Dual polymer conditioning of water treatment residuals


AYOL A., Dentel S., Filibeli A.

JOURNAL OF ENVIRONMENTAL ENGINEERING, cilt.131, sa.8, ss.1132-1138, 2005 (SCI-Expanded) identifier identifier

  • Yayın Türü: Makale / Tam Makale
  • Cilt numarası: 131 Sayı: 8
  • Basım Tarihi: 2005
  • Doi Numarası: 10.1061/(asce)0733-9372(2005)131:8(1132)
  • Dergi Adı: JOURNAL OF ENVIRONMENTAL ENGINEERING
  • Derginin Tarandığı İndeksler: Science Citation Index Expanded (SCI-EXPANDED), Scopus
  • Sayfa Sayıları: ss.1132-1138
  • Anahtar Kelimeler: dewatering, sludge, flocculation, polymers, rheology, FULL-SCALE, SLUDGE, DEWATERABILITY, FLOCCULATION, RHEOLOGY, POLYELECTROLYTES, OPTIMIZATION, ADSORPTION
  • Dokuz Eylül Üniversitesi Adresli: Evet

Özet

Conditioning of either wastewater biosolids or water treatment residuals conventionally utilizes a single polymer to improve subsequent dewatering.

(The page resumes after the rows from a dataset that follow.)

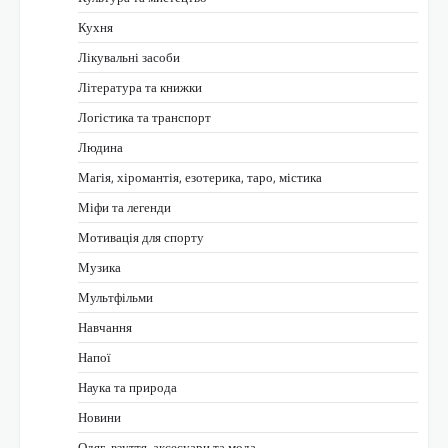
Кухня
Лікувальні засоби
Література та книжки
Логістика та транспорт
Людина
Магія, хіромантія, езотерика, таро, містика
Міфи та легенди
Мотивація для спорту
Музика
Мультфільми
Навчання
Напої
Наука та природа
Новини
Одяг, взуття, аксесуари та мода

The sequential addition of two polymers has been reported to enhance biosolids dewaterability, but comparable benefits have not been demonstrated for water treatment residuals. This paper evaluated the use of cationic and nonionic polymers, singly and in combination (dual), to investigate whether dual polymer conditioning of residuals offers any advantages, and to determine whether the results could be accommodated by current mechanistic understandings. For this purpose, lab-scale tests used capillary suction time (CST), supernatant viscosity, zeta potential, streaming current, turbidity, floc size, and rheometric analyses. Comparisons of CST and viscosity results for single and dual polymer additions indicated that dual polymer use gave moderately improved dewaterability, possibly due to the increased mixing utilized for dual polymer addition. Using a cationic polymer produced a less turbid supernatant. Zeta potential and streaming current were not good indicators of conditioning efficacy when a nonionic polymer was used. Rheometric analyses were only meaningful in one selected method for treatment of the data: the area under the rheogram up to a shear rate of 30 inverse s. Overall, implementation of dual polymer use does not appear warranted.